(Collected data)
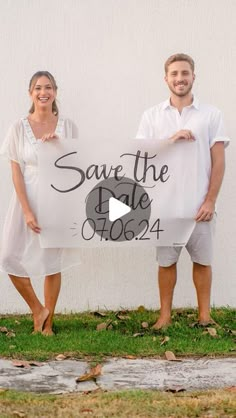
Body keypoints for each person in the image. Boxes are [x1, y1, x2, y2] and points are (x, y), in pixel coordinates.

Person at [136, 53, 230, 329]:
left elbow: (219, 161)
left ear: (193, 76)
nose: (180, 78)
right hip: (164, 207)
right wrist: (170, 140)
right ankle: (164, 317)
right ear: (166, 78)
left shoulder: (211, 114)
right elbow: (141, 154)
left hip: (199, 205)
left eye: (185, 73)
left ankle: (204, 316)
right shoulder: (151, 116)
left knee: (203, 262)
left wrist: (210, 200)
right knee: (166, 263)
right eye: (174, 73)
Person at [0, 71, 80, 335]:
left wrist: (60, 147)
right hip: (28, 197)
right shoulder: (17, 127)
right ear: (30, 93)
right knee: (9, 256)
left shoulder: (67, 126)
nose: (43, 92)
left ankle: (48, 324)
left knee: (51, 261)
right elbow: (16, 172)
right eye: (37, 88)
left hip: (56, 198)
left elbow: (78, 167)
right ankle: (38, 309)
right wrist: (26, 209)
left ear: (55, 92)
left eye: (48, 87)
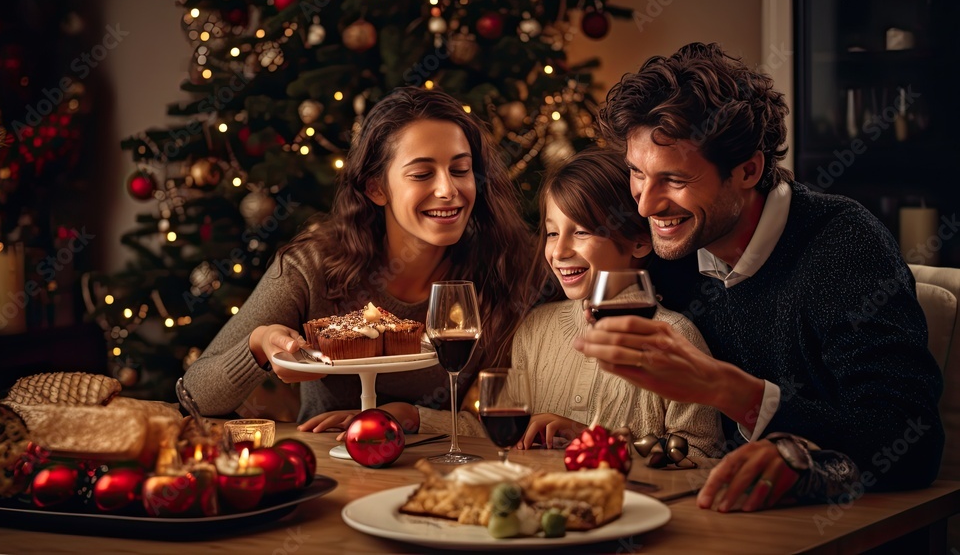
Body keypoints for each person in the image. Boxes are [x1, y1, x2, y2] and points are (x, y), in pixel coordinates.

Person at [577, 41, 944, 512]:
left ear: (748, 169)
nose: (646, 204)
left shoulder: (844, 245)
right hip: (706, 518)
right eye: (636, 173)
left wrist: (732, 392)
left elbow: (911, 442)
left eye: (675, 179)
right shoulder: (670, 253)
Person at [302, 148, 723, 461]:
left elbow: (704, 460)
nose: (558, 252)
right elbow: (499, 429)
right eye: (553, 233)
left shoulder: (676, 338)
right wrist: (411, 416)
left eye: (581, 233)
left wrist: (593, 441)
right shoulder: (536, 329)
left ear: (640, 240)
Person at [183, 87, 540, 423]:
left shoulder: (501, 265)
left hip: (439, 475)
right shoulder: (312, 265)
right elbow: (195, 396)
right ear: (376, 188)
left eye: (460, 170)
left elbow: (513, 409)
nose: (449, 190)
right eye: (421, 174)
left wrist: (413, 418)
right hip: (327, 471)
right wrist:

▶ _Task objective_:
No pictures should appear; only the lines from the first line of the records through the line with "left wrist: (210, 200)", both included, are to be restated word for word.

▶ _Written response_:
Body keypoints for each person in the image. Boxes are [x1, y1, x2, y2] and points are (x, y), in pixel coordinates.

Person at [136, 53, 230, 329]:
left elbow: (219, 161)
left ear: (193, 76)
nose: (180, 78)
right hip: (164, 207)
right wrist: (170, 140)
right ankle: (164, 317)
right ear: (166, 78)
left shoulder: (211, 114)
right elbow: (141, 154)
left hip: (199, 205)
left eye: (185, 73)
left ankle: (204, 316)
right shoulder: (151, 116)
left knee: (203, 262)
left wrist: (210, 200)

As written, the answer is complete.